THE RISK MANAGEMENT OF INTERNET STOCKS

 
 
                         We wrote this article on New Year's Day, 2000.
 
 

Globalization and democracy are the two major trends at the dawn of the century. The Internet, a complementary technology, enables both scope and customization in the transmission of information. The result of this development is an effervescence of human ingenuity and an increase in choice and efficiency in the spheres of business, knowledge, and entertainment.

As investments, the Internet companies have an astronomical potential, selling at sky-high prices. This presents difficult investment issues for those who have Internet stocks in their portfolios or for those who would like to invest in them. We consider these stocks along the dimensions of valuation, risk control, and market behavior. Our comments do not pertain to investments in Internet startups, but to investments in companies that have track records of profitability and the prospects for sustained earnings growth.

Valuation

Consider the usual formula for valuing a stock:

                               d
         P/E    =        ____________            
                            (k - g)
                         
                         where:   d  = the proportion of earnings distributed
                                  k  = the required return on the investment
                                  g  = the rate of perpetual growth in the company's
                                       dividends  

Assume a constant, or somewhat constant, required rate of return. Now let an expectation of sustainable growth (g) increase. It can be easily seen that due to the effect of compounding over an infinite period, the justified P/E of the stock will approach infinity. Infinities usually present severe conceptual difficulties in the sciences.

The Internet is a transformative technology with a vast potential. To quote a venture capitalist, "We will reach a billion people through wireless and through Internet connections in about fifteen years...There are six billion people in the world." The present value of this technology cannot be measured by a formula, which suggests that another concept is necessary.

Risk Management

Consider again the above stock valuation formula. At a level of an infinite P/E, let long term growth expectations decrease very slightly due, for instance, to changes in the international environment or the macro economy. The fall in stock values can be very large.

Risk, as defined by the mean-variance model, is not a particularly useful concept except for retrospective performance measurement. Very useful is Peter Bernstein's (1999) definition of risk:

    
       "Today's obsession with risk management focuses too intently
        on the measurement of risk. The more we stare at the jumble
        of equations and models, the more we lose sight of the mystery
        of life. All too often, reason cannot answer. Even the
        most brilliant of mathematical geniuses will never be able to
        tell us what the future holds.
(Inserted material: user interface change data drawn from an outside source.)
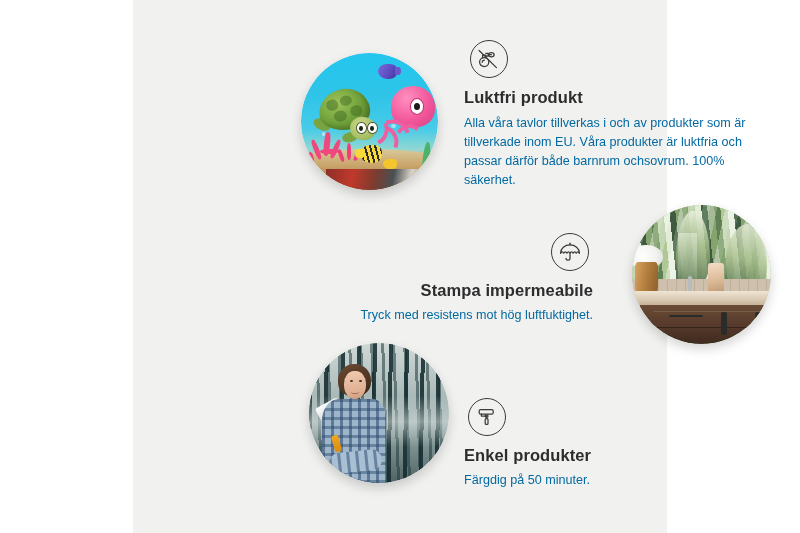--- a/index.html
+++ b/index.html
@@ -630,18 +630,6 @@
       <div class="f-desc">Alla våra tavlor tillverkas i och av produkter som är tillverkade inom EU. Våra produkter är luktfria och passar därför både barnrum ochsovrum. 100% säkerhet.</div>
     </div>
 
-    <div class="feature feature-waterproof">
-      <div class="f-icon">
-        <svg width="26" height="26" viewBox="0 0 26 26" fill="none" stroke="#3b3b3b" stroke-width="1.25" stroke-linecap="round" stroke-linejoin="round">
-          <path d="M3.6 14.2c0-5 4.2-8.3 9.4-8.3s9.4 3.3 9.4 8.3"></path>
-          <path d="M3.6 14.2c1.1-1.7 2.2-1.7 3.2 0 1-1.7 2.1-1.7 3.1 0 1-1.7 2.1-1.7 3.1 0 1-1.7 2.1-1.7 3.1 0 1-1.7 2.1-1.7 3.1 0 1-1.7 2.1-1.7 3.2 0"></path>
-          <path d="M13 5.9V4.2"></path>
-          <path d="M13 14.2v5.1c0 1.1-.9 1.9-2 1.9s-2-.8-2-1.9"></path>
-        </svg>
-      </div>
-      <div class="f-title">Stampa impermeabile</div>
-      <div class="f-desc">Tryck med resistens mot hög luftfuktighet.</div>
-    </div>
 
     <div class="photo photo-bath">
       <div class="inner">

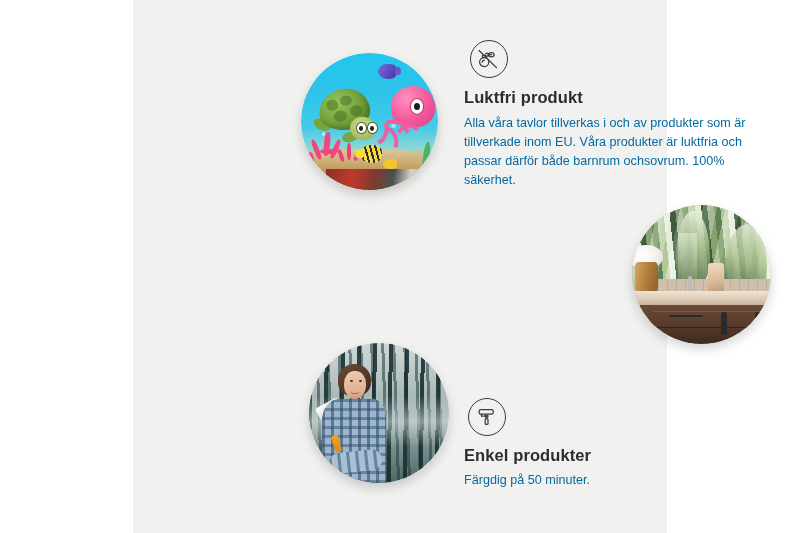--- a/index.html
+++ b/index.html
@@ -683,7 +683,7 @@
           <rect x="11.2" y="14.5" width="2.8" height="5.9" rx=".9"></rect>
         </svg>
       </div>
-      <div class="f-title">Enkel produkter</div>
+      <div class="f-title">Stampa montering</div>
       <div class="f-desc">Färgdig på 50 minuter.</div>
     </div>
In the end, what matters is the
        quality of our decisions in the face of uncertainty...Once we
        recognize that the models that support these projections have 
        an R2 of less than 1.00, we have to accept the possibility
        that the optimism...is misplaced. Forget the probabilities  
        that the optimism is misplaced. When the R2 is less than 1.00, 
        the crucial element in the decision is the consequences 
        of being wrong."   

Profits are for everyone, and losses are for no one. Yet, what matters to stock investors are their abilities to bear the consequences of adverse market fluctuations, assuming that their investments are fundamentally sound. Beyond mere discomfort, considering your current investment in Internet stocks - could you bear the consequences if they dropped in 10% multiples? We are here discussing companies with proven business models. If you find this disturbing, you should probably reduce your asset allocation.  If you are not invested in Internet stocks, and wish to be, a decent drop is probably a buying opportunity; assuming a continuation of the New Era economy.

Investors and Markets

Mr. Bernstein discusses a kind of global rationality that, in theory, can be used to directly calculate all the facts. Liberal societies, however, are more like ecosystems. It is possible to specify the conditions under which complex ecosystems will flourish, but it is not easy to directly specify exactly what will happen. For instance, it is possible to say that when energy, carbon molecules, and water are available, life will most likely develop. In the field of economics, it is possible to say that when peace and freedom pertain, and when societies possess the institutions (such as laws and private property) that enable individuals to reap the benefits of cooperation, growth will occur.

In this societal process, markets have a short-term function. They validate successes (usually) incrementally; and they also enable societies to conduct experiments, some of which will be successful or not. The function of long term investing is to direct investment to the companies which have the greatest potential for success; after the investor has weighed the mostly local facts (such as the quality of management) in the balance. This is the definition of rationality.

Many investing contradictions can be resolved by the idea - invest in good companies for the long term and structure your portfolio so that this is possible, the latter takes care of the macro prediction problem.

Since the company is the most significant entity, we usually reduce our portfolio positions incrementally as prices rise, thus maintaining  a set proportion of stocks in companies and industries. This is how we manage short term risk.